Thanks for any clarification! I’m trying to fill in gaps in my knowledge. :slight_smile:

Yes, exactly. When you change the baro setting on the altimeter, what you are doing is moving that standard pressure vs altitude curve up or down. It keeps the same shape and change in altitude for a given change in pressure.

ATC does the same correction to pressure altitude below the transition altitude that the pilot does. They essentially have the same way as the pilot to dial that curve up or down based on the QNH. That way, if the pilot dials in the wrong QNH, either purposefully or inadvertently, they can catch it!
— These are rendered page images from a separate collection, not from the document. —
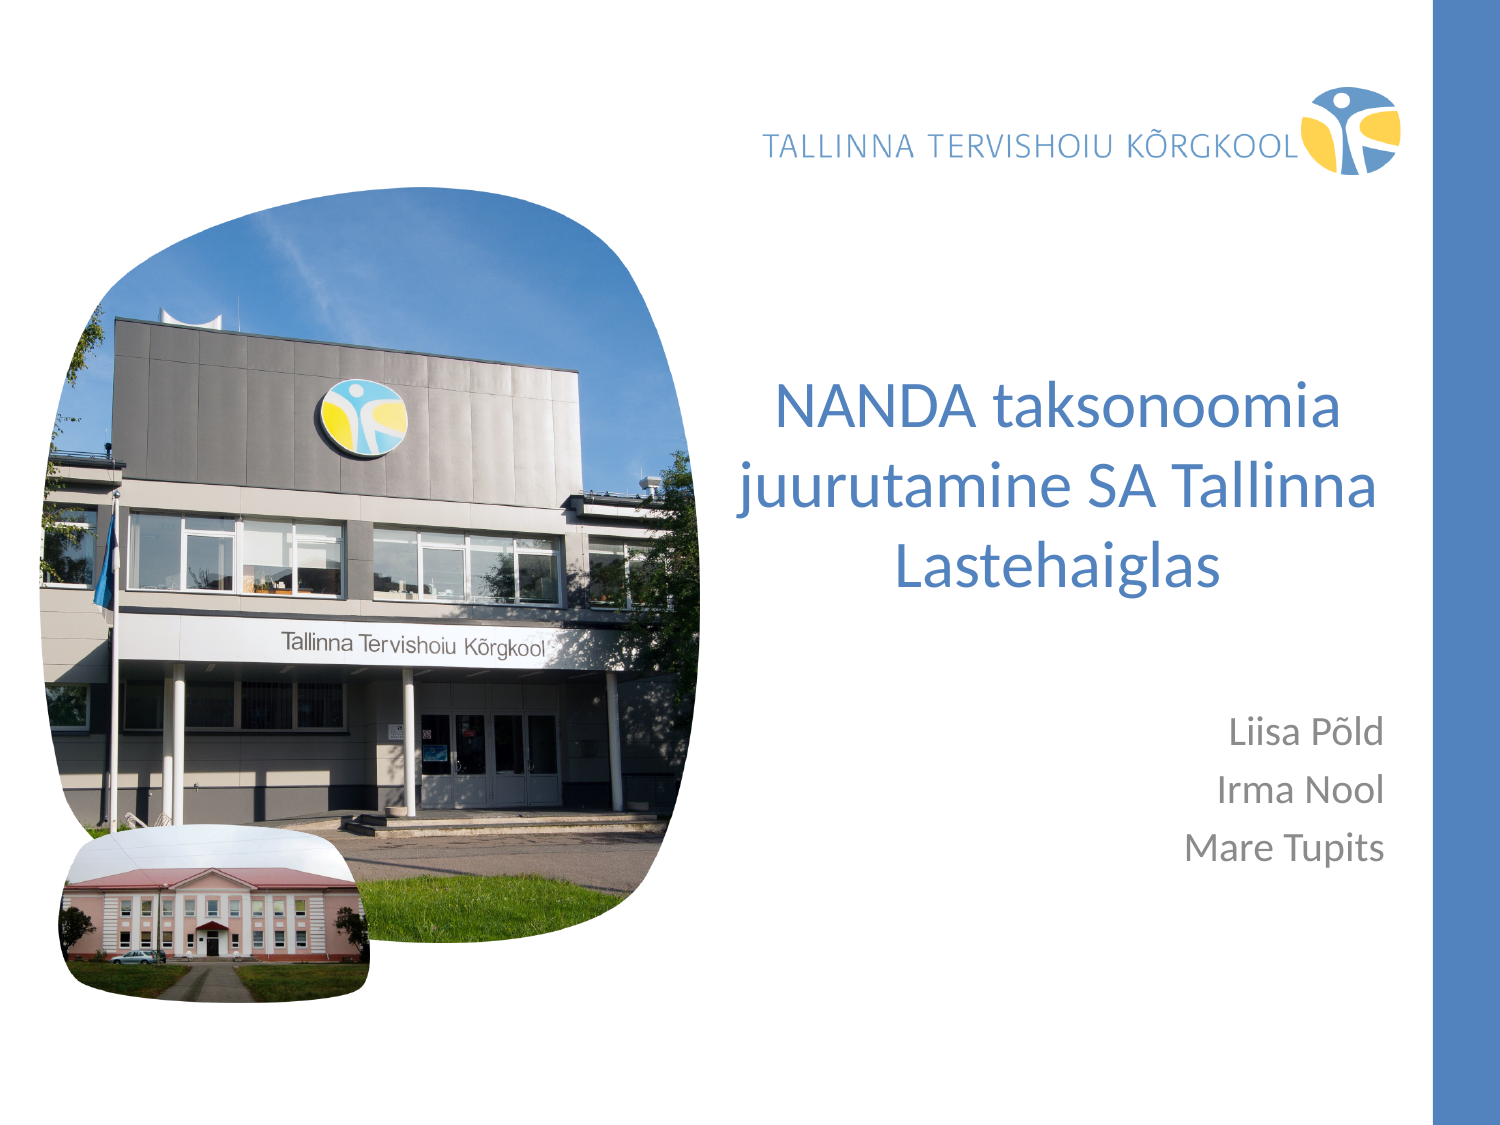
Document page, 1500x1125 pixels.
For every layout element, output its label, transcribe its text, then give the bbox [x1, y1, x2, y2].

picture [762, 87, 1401, 175]
subtitle Liisa Põld Irma Nool Mare Tupits [716, 637, 1400, 925]
title NANDA taksonoomia juurutamine SA Tallinna Lastehaiglas [716, 312, 1400, 637]
picture [39, 187, 700, 1003]
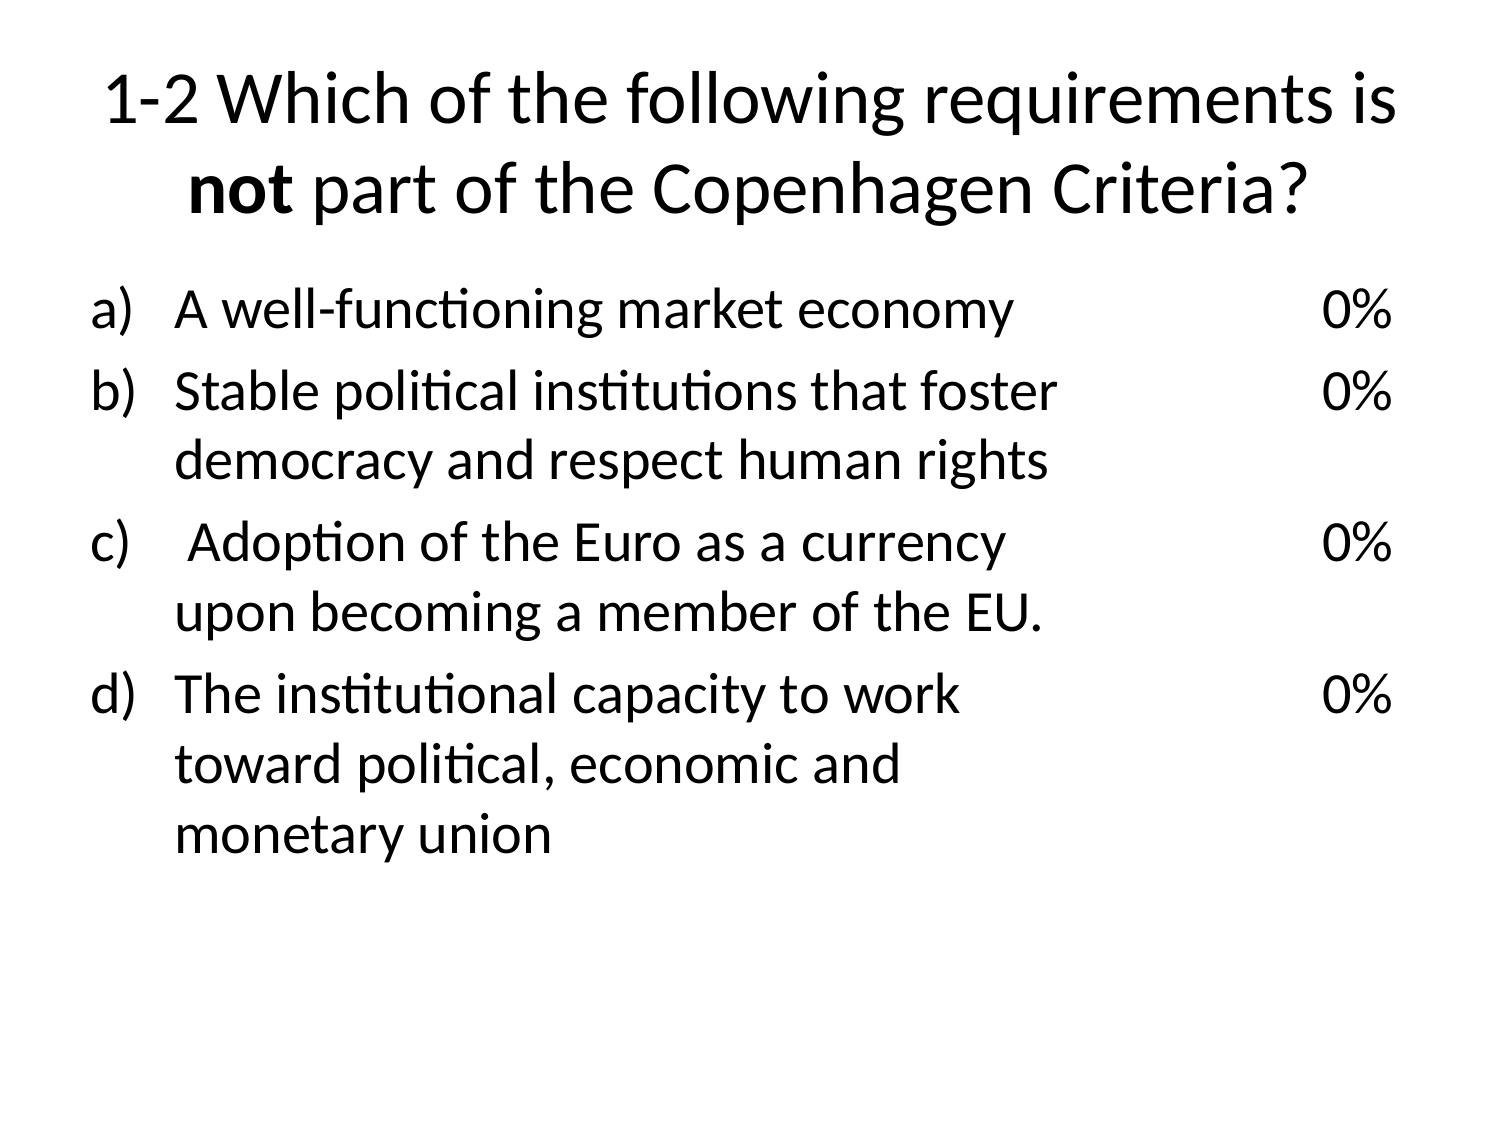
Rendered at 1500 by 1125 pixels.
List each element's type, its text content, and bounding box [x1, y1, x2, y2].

title 1-2 Which of the following requirements is not part of the Copenhagen Criteria? [74, 37, 1426, 241]
list 0% 0% 0% 0% [1124, 262, 1409, 1006]
list A well-functioning market economy Stable political institutions that foster democracy and respect human rights Adoption of the Euro as a currency upon becoming a member of the EU. The institutional capacity to work toward political, economic and monetary union [74, 262, 1117, 886]
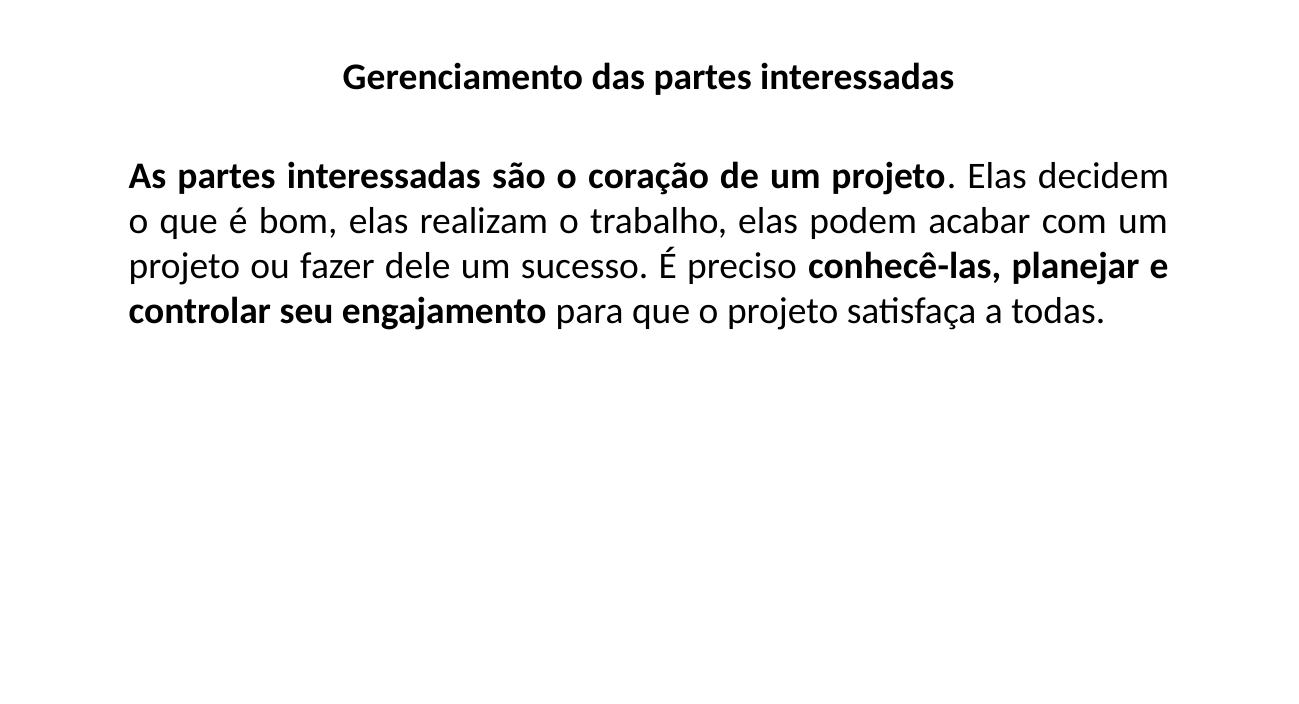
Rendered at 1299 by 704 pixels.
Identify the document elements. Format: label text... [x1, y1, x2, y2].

text_box As partes interessadas são o coração de um projeto. Elas decidem o que é bom, elas realizam o trabalho, elas podem acabar com um projeto ou fazer dele um sucesso. É preciso conhecê-las, planejar e controlar seu engajamento para que o projeto satisfaça a todas. [117, 145, 1181, 559]
text_box Gerenciamento das partes interessadas [0, 44, 1299, 106]
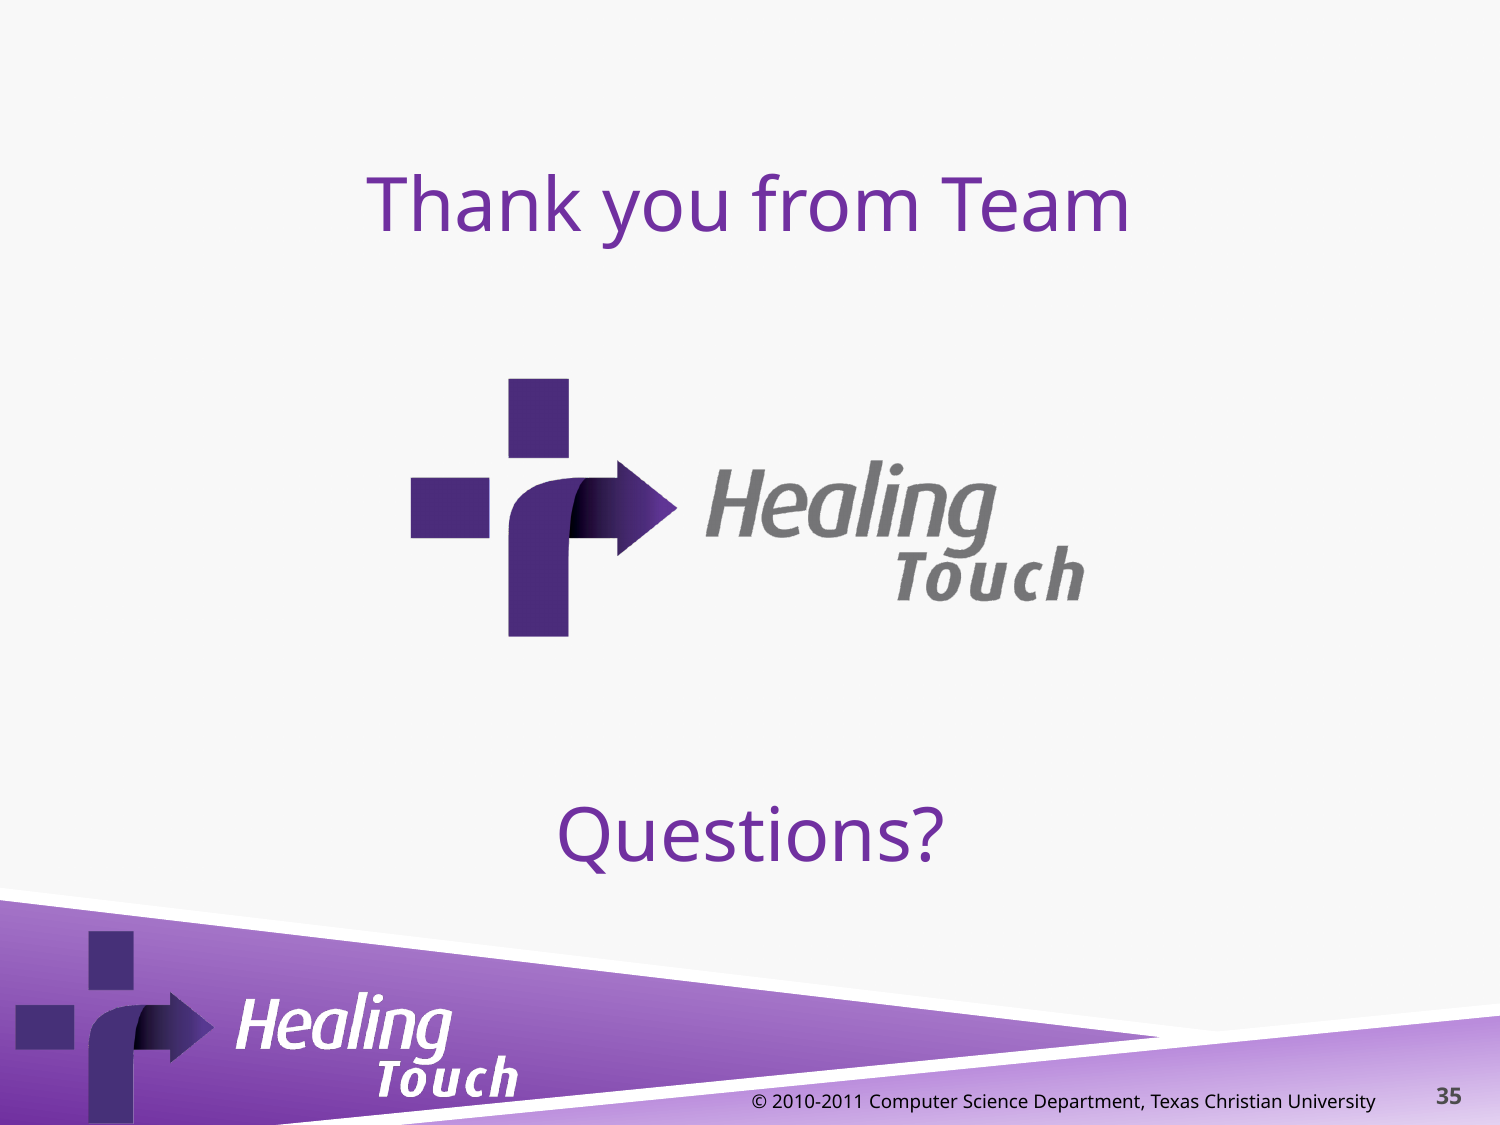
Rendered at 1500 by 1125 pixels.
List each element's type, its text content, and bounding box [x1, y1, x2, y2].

slide_number 35 [1387, 1052, 1463, 1113]
picture [7, 927, 525, 1125]
picture [399, 374, 1094, 641]
slide_number © 2010-2011 Computer Science Department, Texas Christian University [737, 1052, 1375, 1113]
title Thank you from Team Questions? [112, 237, 1388, 796]
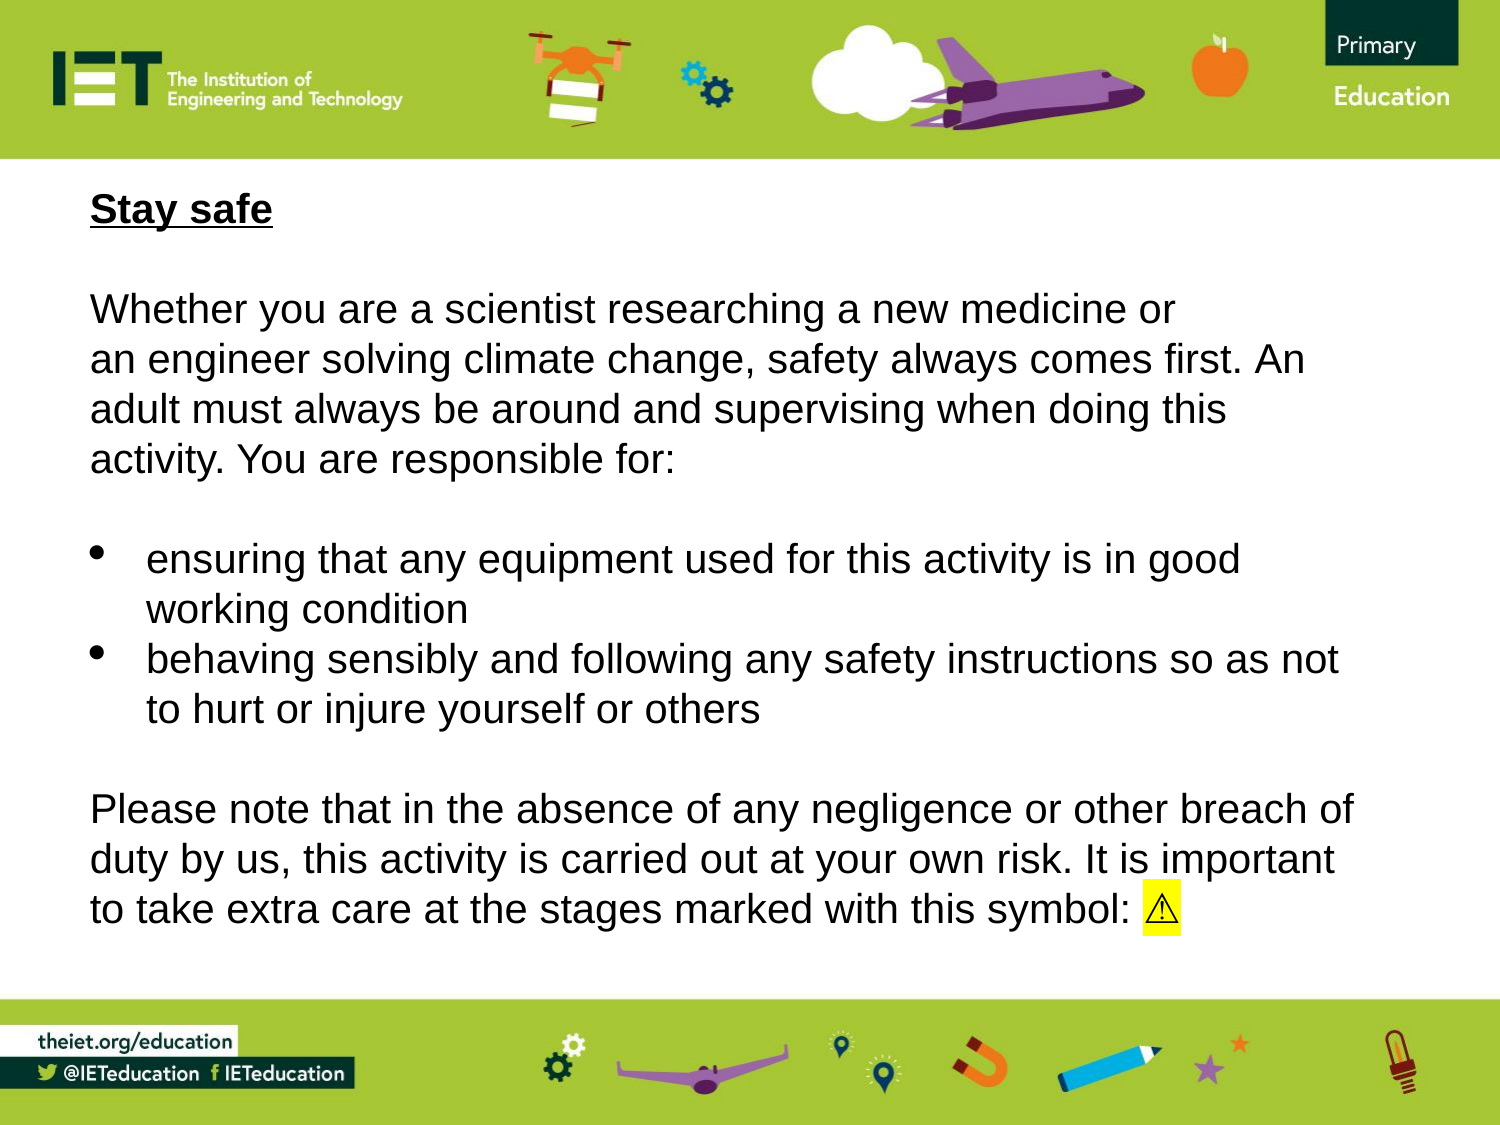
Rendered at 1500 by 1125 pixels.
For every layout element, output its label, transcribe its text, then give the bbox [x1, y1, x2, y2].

Ah, that makes perfect sense, now that I see all the pieces together. ATC only needs the uncorrected pressure altitude, since they know the local baro pressure (of course!). Thanks for the data. :slight_smile:

Now to wait for the fix. :wink:

Yes, exactly like I said in my post. Indicated altitude simvar is what is shown in the altimeter, doesn’t matter which baro setting you have.

And I’m 99% sure that vPilot reads PRESSURE ALTITUDE and reports that altitude to Euroscope.

Unless Euroscope calculate altitude from indicated altitude, that’s possible too.